After an indeterminate interval, Heph emerged from the cellar, evidently to retrieve some supplies from his van. His boot covers crunched quietly against the floorboards, a sound akin to that of autumn leaves. When he saw me standing at the window, he stopped.

“Mr. Loesch!” he said, as if shocked and disappointed. “Are you still standing there?”

“Yes, Heph,” I said without turning. “I seem to be in something of a brown study.”

The electrician was silent for a moment, and though my back was to him, I imagined that he was nodding sagely. I found myself wanting, very much, to trust him. “You know, Mr. Loesch,” he said, “it seems to me you’ve been working awfully hard. Maybe you ought to reward yourself with a little break. Me, I like to sit back and read a good magazine. Or treat myself to a good lunch.”

“It’s too early for lunch,” I said.

“You’ve lost track of time! Why, it’s nearly noon!”

I looked at my watch, and somehow the motion of my arm broke my reverie at last. “You’re right, Heph. Maybe I will take a break.”

“Seems to me all you been doing these past couple weeks is getting ready. You got to go live your life some.”

“Well put,” I said, blinking the haze from my eyes. The woods sprang into focus, each green bud visible on the trees.

Yes — perhaps Heph was right, whatever his motives for his comments. Perhaps the life I had led so far was, in fact, nothing more than a long period of wandering, after having been led astray, years before. Perhaps my judgment had been clouded. The thought, of course, was deeply frustrating, for if it were so, then I had wasted a great deal of time and effort. But I was not yet old, and there was much I could accomplish, if only I could take my first steps onto the correct new path. Maybe that path began here, in these woods.

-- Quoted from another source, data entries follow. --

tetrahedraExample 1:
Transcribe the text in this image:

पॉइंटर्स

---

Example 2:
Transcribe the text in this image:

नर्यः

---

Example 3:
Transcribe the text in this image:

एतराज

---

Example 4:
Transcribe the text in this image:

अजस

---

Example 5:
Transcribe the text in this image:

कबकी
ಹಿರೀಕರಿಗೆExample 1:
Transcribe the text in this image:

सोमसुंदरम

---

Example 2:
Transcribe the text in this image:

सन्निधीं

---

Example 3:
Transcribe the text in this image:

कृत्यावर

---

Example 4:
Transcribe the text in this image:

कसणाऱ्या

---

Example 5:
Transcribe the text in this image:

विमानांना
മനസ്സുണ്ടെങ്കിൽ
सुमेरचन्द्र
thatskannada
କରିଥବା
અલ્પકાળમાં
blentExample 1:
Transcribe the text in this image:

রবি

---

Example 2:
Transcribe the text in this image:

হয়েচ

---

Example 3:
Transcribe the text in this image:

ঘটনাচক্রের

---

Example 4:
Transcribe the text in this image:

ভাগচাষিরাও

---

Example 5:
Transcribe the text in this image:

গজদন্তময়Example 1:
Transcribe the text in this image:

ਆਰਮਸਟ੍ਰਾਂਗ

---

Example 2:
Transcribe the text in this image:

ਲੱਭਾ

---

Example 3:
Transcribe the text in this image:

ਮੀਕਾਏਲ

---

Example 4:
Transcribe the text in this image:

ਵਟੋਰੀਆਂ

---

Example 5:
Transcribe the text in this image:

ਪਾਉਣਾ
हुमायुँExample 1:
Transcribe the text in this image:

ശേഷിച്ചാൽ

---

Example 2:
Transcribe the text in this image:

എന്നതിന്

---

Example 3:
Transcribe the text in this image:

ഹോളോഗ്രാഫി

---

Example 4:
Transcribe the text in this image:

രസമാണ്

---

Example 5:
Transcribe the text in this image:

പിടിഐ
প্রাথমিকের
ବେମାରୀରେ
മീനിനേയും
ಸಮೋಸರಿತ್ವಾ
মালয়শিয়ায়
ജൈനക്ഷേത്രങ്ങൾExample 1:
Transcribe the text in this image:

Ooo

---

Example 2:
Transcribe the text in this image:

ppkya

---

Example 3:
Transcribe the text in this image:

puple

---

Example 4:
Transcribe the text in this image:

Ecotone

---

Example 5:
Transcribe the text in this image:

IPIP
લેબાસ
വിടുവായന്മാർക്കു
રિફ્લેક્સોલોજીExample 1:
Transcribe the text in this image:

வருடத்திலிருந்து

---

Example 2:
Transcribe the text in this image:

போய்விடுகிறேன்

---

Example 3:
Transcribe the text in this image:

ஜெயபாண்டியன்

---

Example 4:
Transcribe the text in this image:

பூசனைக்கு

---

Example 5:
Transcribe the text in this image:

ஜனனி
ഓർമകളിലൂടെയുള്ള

Heph lingered behind me a few moments more, as if to make sure he had gotten through to me. Then he continued on his way. I waited until he had collected his supplies and returned to the cellar, and then gathered myself and walked out to my car.

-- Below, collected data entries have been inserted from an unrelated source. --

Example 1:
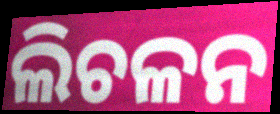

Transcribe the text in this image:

ଲିଚଳନ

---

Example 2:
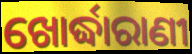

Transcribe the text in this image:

ଖୋର୍ଦ୍ଧାରାଣୀ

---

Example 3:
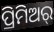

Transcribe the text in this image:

ପ୍ରିମିଅର୍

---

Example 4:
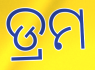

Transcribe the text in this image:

ଡ୍ରମ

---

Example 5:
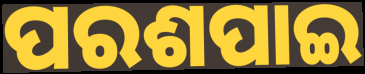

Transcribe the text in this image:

ପରଶପାଇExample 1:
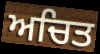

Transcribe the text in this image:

ਅਚਿਤ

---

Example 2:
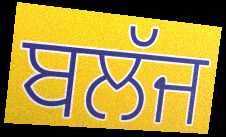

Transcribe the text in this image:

ਬਲੱਜ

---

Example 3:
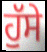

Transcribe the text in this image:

ਹੁੱਸੇ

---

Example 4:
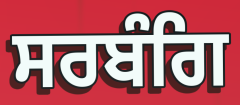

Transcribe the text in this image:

ਸਰਬੰਗਿ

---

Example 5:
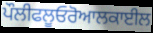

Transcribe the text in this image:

ਪੌਲੀਫਲੂਓਰੋਆਲਕਾਈਲ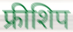
फ्रीशिपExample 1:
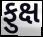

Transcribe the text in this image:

ફુક્ષ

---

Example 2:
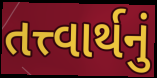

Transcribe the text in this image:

તત્ત્વાર્થનું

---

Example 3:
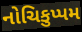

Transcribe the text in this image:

નોચિકુપ્પમ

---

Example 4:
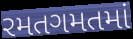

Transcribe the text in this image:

રમતગમતમાં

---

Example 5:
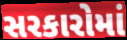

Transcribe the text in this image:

સરકારોમાં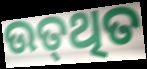
ଉତ୍‍ଥିତ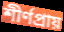
শীর্ণপ্রায়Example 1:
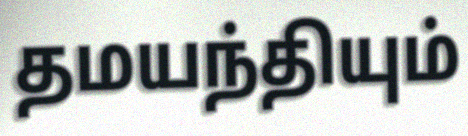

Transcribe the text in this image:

தமயந்தியும்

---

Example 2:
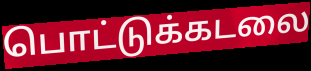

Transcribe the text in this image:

பொட்டுக்கடலை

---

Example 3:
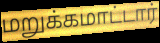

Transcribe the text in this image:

மறுக்கமாட்டார்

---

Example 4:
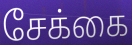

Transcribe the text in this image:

சேக்கை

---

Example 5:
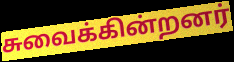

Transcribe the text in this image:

சுவைக்கின்றனர்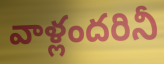
వాళ్లందరినీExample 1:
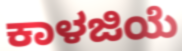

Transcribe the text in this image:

ಕಾಳಜಿಯೆ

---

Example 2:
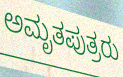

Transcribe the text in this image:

ಅಮೃತಪುತ್ರರು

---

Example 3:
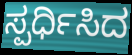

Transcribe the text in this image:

ಸ್ಪರ್ಧಿಸಿದ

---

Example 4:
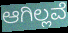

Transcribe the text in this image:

ಆಗಿಲ್ಲವೆ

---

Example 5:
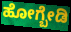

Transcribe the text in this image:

ಹೋಗ್ಬೇಡಿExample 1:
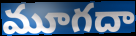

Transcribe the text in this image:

మూగదా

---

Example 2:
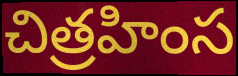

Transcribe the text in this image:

చిత్రహింస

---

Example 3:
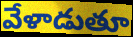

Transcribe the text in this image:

వేళాడుతూ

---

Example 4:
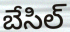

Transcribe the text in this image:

బేసిల్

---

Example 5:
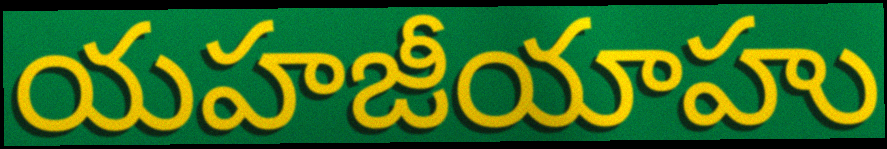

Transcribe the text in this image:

యహజీయాహు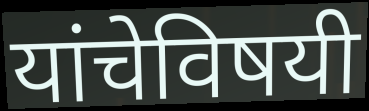
यांचेविषयी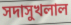
সদাসুখলাল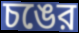
চঙের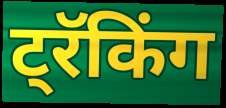
ट्रॅकिंगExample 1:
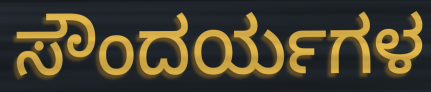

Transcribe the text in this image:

ಸೌಂದರ್ಯಗಳ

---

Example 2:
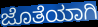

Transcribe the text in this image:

ಜೊತೆಯಾಗಿ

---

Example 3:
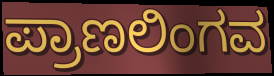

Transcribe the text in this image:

ಪ್ರಾಣಲಿಂಗವ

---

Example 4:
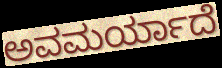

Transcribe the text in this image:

ಅವಮರ್ಯಾದೆ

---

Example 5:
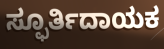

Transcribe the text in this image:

ಸ್ಫೂರ್ತಿದಾಯಕ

I hadn’t intended to make much of my trip into town. But, as it happened, the closer I got to Milan, the more excited and enthusiastic I became. Heph’s words rang in my head — it was time to stop preparing and start living. It was cold today, but soon the warm spring weather would arrive, and I would go out into nature, and be a part of it. I found a sporting goods store and picked out a tent and sleeping bag, a modest fishing rig, and a pair of lightweight, waterproof boots — a far cry from the heavy, bulky footwear I was accustomed to. I then treated myself to a lunch at the local Chinese buffet, where I discovered that I was hungry beyond measure. Time and time again, I loaded my plate with steamed white rice, sweet orange-flavored chicken, fried pork dumplings, and spicy beef and vegetables, only stopping when I literally could no longer consume another bite. It occurred to me that I had been neglecting my nutrition, and had probably lost a great deal of weight over the past two weeks. As I sat there digesting, in a slightly dirty booth near the slightly dirty window, beneath a buzzing neon sign, those weeks seemed like a mere hiccup in time, a transitional period that had now come to a close. This greasy, sumptuous meal was the line that divided that period from the rest of my life, which, for the first time in recent memory, I was ravenously eager to begin living. I staggered, packed with food, out to my car, then drove to the grocery store and bought enough provisions for two weeks. I also bought seeds, tools, plastic fencing, and posts at the garden center, and arranged to have the junk in my yard hauled away. I have a very large car, but the rear was full, all the way to the ceiling.